Hem de dünyanın geri kalanını şaşırtacak bir yer 51.eyalet oluyor. Amerika Günlüğü’nde bu haftasonu Washington DC’nin eyalet olma mücadelesine yakından bakıyoruz. 

Seçimdi, Korona Salgınıydı, siyahilere yönelik polis şiddeti ve ülke geneline yayılan protestolardı, son düzlüğe girilen başkanlık seçimleriydi derken gündemde kendine yer bulamıyor ama Washington DC tarihi bir dönemece girdi.

Geçen hafta içinde Temsilciler Meclisi ABD Başkenti’nin resmi statüsünün ‘eyalet’ olarak değiştirilmesini öngören tasarıyı oyladı ve kabul etti. 

Yasa Senato’dan da geçer ve Başkan Trump imzalarsa Washington DC ABD’nin resmi olarak 51. eyaleti olacak.

Ancak Trump ve Cumhuriyetçiler bu yasaya karşı çıkıyorlar. 

Demokratlar ise kasım seçimlerde Senato çoğunluğunu yakalayıp Washington DC’yi 51. eyalet yapma hedefindeler. 

YANLIŞ BİLİNEN EZBERLER 

ABD’nin idari yapısı hakkında bilgisi olmayanların kafası karışmış olabilir. 

Çünkü başkent “Washington DC” resmi olarak eyalet değil.

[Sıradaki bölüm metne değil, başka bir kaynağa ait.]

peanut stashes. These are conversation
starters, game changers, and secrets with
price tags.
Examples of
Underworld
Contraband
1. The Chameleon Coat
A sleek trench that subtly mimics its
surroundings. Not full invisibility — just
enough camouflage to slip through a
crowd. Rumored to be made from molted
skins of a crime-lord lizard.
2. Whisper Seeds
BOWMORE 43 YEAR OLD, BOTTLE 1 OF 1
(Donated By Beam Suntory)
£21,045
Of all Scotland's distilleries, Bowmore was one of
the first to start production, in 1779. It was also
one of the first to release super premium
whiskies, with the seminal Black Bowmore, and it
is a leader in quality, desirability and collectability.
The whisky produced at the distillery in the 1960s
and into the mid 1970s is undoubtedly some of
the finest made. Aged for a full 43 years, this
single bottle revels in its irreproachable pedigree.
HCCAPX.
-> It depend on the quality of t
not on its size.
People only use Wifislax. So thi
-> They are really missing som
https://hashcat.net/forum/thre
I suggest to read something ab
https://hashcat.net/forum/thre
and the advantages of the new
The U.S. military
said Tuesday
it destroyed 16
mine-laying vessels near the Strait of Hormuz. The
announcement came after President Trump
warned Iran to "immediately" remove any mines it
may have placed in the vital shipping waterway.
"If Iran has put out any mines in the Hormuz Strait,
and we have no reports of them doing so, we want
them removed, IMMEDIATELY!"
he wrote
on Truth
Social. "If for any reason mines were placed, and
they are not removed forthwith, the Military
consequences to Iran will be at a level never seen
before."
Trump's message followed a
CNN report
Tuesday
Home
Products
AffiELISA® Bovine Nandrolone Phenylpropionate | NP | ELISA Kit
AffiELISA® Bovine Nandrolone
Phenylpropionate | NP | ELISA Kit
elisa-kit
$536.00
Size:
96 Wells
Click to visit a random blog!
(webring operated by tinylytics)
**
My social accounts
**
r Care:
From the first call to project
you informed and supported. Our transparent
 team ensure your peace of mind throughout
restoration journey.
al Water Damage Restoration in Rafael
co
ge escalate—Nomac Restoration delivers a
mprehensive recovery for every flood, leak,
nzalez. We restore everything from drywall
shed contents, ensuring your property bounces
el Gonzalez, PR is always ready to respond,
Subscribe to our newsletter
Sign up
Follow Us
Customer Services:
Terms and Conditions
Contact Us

Eyalet olan “Washington” ise ülkenin batı yakasında ve Kanada sınırına yakın. 

Washington DC özel statüde bir şehir ve kuruluşu da özel bir yasayla olmuş. 

ABD’nin ‘kurucu babaları’ ABD başkentinin herhangi bir eyalete ait olmasının siyasette adaletsizliğe yol açacağını düşünmüşler.

ABD sisteminin temelini oluşturan güçler ayrılığı ve denge denetleme sistemine hiçbir yere bağlı olmayan başkenti de eklemişler. 

Yani Washington DC’nin ‘milli başkent’ olmasının hikayesi 1790’a kadar uzanıyor. Çıkarılan ‘ikametgah yasası’ ile federal bir şehir kuruluyor.

Adını ise ülkenin ilk başkanı George Washington’dan alıyor. 

Aslında Washington DC ülkenin üçüncü başkenti sayılabilir. İlk başkent New York olmuş. George Washington göreve başladıktan sonra Philadelphia’ya taşınıyor. 

Philadelphia ABD tarihinin en önemli şehirlerinden, Devletin kurulması ve biçimlenmesi bu şehirde olmuş. 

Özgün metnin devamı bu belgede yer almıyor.